Problem with Toxic Cough Syrups
In April 2024, Nigeria’s National Agency for Food and Drug Administration and Control (NAFDAC) issued a notice recalling a specific batch of Benylin pediatric cough syrup due to dangerously high levels of toxic substances. This proactive measure by NAFDAC is commendable and highlights its commitment to patient safety.
Recent reports have linked toxic cough syrups to child fatalities in Africa and Asia. In 2022, over 70 children in The Gambia died from kidney failure due to diethylene glycol and ethylene glycol in imported cough syrups. Similar incidents have occurred in Cameroon and Uzbekistan, with the same toxic substances implicated. These tragic events represent the highest casualties from medication poisoning in recent years. The Pharmaceutical Security Institute reported a 10% increase in pharmaceutical crime incidents globally in 2022, the highest in recent times.
Role of NAFDAC in Enhancing Regulatory Functions
Recently elevated to Maturity Level 3 (ML3) status, NAFDAC now holds a higher responsibility for regulatory functions and oversight in Sub-Saharan Africa. As the largest importer of pharmaceutical products in Africa, Nigeria plays a crucial role in the continent’s drug regulation landscape and must continue to act as a regional watchdog.
Following NAFDAC’s alert about toxic pediatric preparations, Kenya and South Africa also issued similar warnings, signaling that regulatory bodies are actively working to combat this issue. This collective action demonstrates a commitment to ensuring it’s no longer business as usual for those dealing in falsified medicines.
Challenges and Gaps in Regulatory Functions
Africa’s pharmaceutical regulation issues often stem from inadequate monitoring and enforcement rather than a lack of regulatory laws. While the Acts establishing regional regulatory bodies contain robust provisions, implementation gaps arise during inspection, enforcement, and monitoring.
For instance, corruption at ports allows falsified and adulterated medicines to enter the continent. Similarly, during drug registration processes, substandard medicines are often approved, posing risks to patients and society.
Strategy for Strengthening Regulatory Oversight
The creation of the African Medicines Agency (AMA) aims to centralize and strengthen regulatory functions across Africa, tightening borders and intensifying efforts to eliminate falsified medicines. With NAFDAC’s status as a regional leader and Nigeria’s position as the biggest importer of pharmaceutical products, Nigeria must lead the fight against fake medicines.

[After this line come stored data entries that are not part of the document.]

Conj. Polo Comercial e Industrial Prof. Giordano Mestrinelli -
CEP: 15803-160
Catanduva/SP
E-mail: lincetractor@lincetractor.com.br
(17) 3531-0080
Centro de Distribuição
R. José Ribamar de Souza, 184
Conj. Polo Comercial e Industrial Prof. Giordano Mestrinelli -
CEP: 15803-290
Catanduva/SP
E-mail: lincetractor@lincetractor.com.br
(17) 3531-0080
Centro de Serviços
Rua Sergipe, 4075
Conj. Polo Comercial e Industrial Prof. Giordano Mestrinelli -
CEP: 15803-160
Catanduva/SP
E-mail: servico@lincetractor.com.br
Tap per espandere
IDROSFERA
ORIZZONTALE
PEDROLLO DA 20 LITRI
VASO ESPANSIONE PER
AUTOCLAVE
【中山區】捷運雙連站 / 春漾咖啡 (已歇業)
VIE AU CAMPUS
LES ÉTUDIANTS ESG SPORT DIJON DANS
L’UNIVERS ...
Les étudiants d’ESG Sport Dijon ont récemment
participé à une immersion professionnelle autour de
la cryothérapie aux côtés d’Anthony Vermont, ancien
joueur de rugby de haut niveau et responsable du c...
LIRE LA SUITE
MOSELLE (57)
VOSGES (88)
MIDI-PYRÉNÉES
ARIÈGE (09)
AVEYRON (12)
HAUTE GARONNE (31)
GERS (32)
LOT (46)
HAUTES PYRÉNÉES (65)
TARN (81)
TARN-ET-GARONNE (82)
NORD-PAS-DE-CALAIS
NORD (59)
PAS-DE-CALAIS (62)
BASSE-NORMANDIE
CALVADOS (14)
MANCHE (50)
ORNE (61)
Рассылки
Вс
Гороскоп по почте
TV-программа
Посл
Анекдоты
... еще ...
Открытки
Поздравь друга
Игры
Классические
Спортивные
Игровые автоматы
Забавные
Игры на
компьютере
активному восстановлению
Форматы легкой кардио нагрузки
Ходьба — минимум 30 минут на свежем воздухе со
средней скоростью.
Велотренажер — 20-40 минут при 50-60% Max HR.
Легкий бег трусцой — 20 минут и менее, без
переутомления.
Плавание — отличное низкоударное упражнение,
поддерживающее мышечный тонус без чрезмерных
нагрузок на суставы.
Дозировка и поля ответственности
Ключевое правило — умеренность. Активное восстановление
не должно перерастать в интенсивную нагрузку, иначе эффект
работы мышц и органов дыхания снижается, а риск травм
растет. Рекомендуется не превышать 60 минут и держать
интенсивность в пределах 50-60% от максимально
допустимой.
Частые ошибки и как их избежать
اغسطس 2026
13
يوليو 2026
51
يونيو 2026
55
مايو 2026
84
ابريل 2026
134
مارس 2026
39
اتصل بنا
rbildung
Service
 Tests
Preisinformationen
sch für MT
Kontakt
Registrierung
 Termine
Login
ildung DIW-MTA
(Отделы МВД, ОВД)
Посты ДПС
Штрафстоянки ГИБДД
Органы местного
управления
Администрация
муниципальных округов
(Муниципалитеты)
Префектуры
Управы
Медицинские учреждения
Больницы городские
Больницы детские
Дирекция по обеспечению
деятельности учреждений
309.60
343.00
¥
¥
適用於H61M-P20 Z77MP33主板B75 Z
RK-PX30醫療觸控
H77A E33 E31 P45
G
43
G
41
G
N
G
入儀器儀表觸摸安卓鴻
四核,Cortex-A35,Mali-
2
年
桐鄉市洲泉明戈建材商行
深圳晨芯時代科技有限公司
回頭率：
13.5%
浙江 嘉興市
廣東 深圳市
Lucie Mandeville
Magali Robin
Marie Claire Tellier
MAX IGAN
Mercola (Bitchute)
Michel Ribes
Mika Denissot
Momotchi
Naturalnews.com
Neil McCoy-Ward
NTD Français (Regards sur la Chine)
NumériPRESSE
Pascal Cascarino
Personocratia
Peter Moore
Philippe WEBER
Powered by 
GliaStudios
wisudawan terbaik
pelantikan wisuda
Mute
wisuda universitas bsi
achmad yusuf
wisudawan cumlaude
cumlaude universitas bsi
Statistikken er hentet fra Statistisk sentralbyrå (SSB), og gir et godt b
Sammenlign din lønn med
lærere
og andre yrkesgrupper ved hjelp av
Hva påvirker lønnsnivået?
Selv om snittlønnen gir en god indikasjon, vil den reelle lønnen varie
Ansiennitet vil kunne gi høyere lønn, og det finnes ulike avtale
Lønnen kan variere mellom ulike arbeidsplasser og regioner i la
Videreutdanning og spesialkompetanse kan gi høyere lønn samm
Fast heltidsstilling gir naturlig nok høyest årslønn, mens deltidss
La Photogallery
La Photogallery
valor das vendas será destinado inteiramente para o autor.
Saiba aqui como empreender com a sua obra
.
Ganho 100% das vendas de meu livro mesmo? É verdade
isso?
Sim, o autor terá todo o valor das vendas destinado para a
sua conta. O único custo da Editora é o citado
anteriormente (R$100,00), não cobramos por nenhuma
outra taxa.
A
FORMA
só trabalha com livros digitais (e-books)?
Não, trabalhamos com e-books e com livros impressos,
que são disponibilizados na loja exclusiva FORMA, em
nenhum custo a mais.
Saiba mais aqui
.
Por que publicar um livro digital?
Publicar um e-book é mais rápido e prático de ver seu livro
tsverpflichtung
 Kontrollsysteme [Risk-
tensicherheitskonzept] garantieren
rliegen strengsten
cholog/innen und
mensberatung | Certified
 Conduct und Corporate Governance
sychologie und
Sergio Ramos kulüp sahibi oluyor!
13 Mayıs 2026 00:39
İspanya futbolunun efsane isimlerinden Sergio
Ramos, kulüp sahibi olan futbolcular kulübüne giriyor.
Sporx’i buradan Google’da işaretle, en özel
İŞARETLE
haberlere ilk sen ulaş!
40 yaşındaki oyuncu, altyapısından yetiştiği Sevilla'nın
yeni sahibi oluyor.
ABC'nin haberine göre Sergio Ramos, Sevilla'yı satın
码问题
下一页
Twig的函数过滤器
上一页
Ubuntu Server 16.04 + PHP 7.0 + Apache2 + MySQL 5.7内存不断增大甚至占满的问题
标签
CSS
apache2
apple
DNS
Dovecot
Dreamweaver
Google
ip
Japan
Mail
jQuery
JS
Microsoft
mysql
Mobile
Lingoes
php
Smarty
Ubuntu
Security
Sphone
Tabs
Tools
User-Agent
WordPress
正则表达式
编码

NAFDAC’s recent actions regarding the toxic Benylin pediatric cough syrup demonstrate its ongoing commitment to this battle. The agency’s proactive measures and vigilance are crucial in the fight to protect public health in Nigeria and across Africa.
Conclusion
The risks posed by toxic or substandard products are immense. Therefore, NAFDAC must remain relentless in its mission to eliminate falsified and adulterated products from the market. With its recent actions and ongoing efforts, NAFDAC is well-positioned to continue playing a vital role as a regional champion for medicines regulation in Africa.